A list of food-related books which I would like to read:
  • I Loved, I Lost, I Made Spaghetti by Giulia Melucci
  • The Butcher and the Vegetarian: One Woman's Romp Through a World of Men, Meat, and Moral Crisis by Tara Austen Weaver
  • Catching Fire: How Cooking Made Us Human by Richard W. Wrangham
  • The Lost Ravioli Recipes of Hoboken: A Search for Food and Family by Laura Schenone
  • A Thousand Years Over a Hot Stove: A History of American Women Told through Food, Recipes, and Remembrances by Laura Schenone
  • From Betty Crocker to Feminist Food Studies: Critical Perspectives on Women And Food by Arlene Voski Avakian (Editor), Barbara Haber (Editor)

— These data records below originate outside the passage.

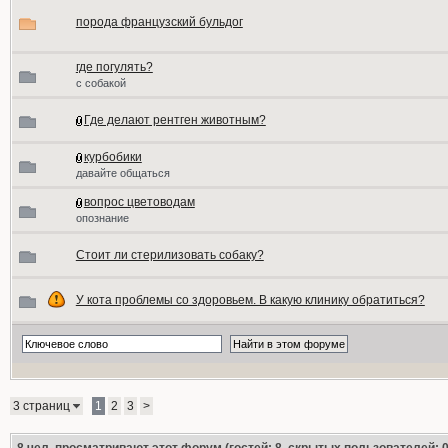
порода французский бульдог
где погулять?
с собакой
Где делают рентген животным?
курбобики
давайте общаться
вопрос цветоводам
опознание
Стоит ли стерилизовать собаку?
У кота проблемы со здоровьем. В какую клинику обратиться?
3 страниц
1
2
3
>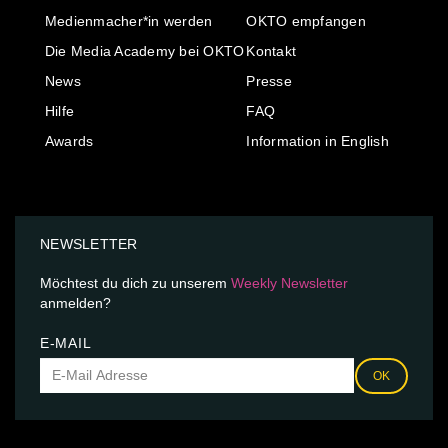
Medienmacher*in werden
OKTO empfangen
Die Media Academy bei OKTO
Kontakt
News
Presse
Hilfe
FAQ
Awards
Information in English
NEWSLETTER
Möchtest du dich zu unserem
Weekly Newsletter
anmelden?
E-MAIL
OK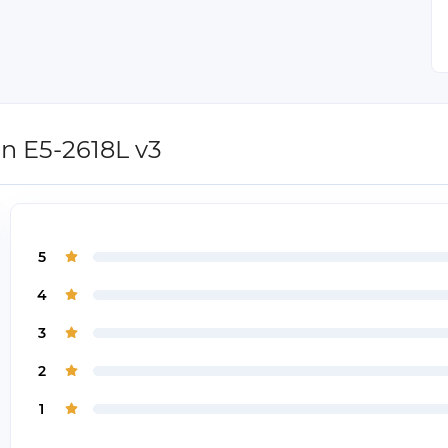
n E5-2618L v3
5
4
3
2
1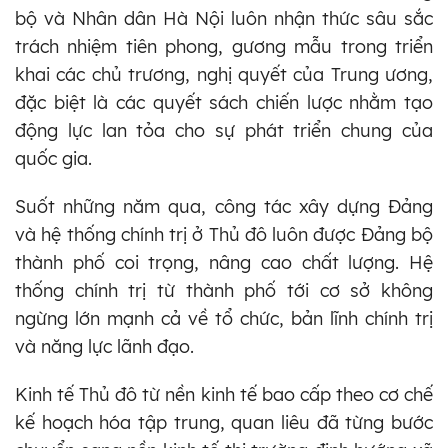
bộ và Nhân dân Hà Nội luôn nhận thức sâu sắc
trách nhiệm tiên phong, gương mẫu trong triển
khai các chủ trương, nghị quyết của Trung ương,
đặc biệt là các quyết sách chiến lược nhằm tạo
động lực lan tỏa cho sự phát triển chung của
quốc gia.
Suốt những năm qua, công tác xây dựng Đảng
và hệ thống chính trị ở Thủ đô luôn được Đảng bộ
thành phố coi trọng, nâng cao chất lượng. Hệ
thống chính trị từ thành phố tới cơ sở không
ngừng lớn mạnh cả về tổ chức, bản lĩnh chính trị
và năng lực lãnh đạo.
Kinh tế Thủ đô từ nền kinh tế bao cấp theo cơ chế
kế hoạch hóa tập trung, quan liêu đã từng bước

  • The Sharper Your Knife, the Less You Cry: Love, Laughter, and Tears at the World's Most Famous Cooking School by Kathleen Flinn
  • Nigella Lawson: A Biography by Gilly Smith
  • The Kitchen Diaries: A Year in the Kitchen with Nigel Slater by Nigel Slater
  • Liquid Jade: The Story of Tea from East to West by Beatrice Hohenegger
  • Tea: The Drink that Changed the World by Laura C. Martin
  • The Story of Tea: A Cultural History and Drinking Guide by Mary Lou Heiss
  • Insatiable: Tales from a Life of Delicious Excess by Gael Greene
  • My Life in France by Alex Prud'homme, Julia Child
  • Service Included: Four-Star Secrets of an Eavesdropping Waiter by Phoebe Damrosch
  • American Food Writing: An Anthology: With Classic Recipes by Molly O'Neill (Editor)
  • Alice Waters and Chez Panisse: The Romantic, Impractical, Often Eccentric, Ultimately Brilliant Making of a Food Revolution by Thomas McNamee
  • A Homemade Life: Stories and Recipes from My Kitchen Table by Molly Wizenberg
  • The School of Essential Ingredients
  • Eat, Memory: Great Writers at the Table, a Collection of Essays form The New York Times
  • The Hunger: A Story of Food, Desire, and Ambition
  • Eating My Words: An Appetite for Life
  • What We Eat When We Eat Alone: Stories and 100 Recipes
  • Amarcord: Marcella Remembers
  • Hungry Monkey: A Food-Loving Father's Quest to Raise an Adventurous Eater by Matthew Amster-Burton
  • The Recipe Writer's Handbook, Revised and updated
  • Between Meals: An Appetite for Paris
  • Home Cooking: A Writer in the Kitchen
  • More Home Cooking: A Writer Returns to the Kitchen
  • The Apprentice: My Life in the Kitchen
  • It Seemed Like a Good Idea at the Time: My Adventures in Life and Food
It is by no means a complete list, and I think there in may lay some of the seduction of lists - they always need one more item... What would you add?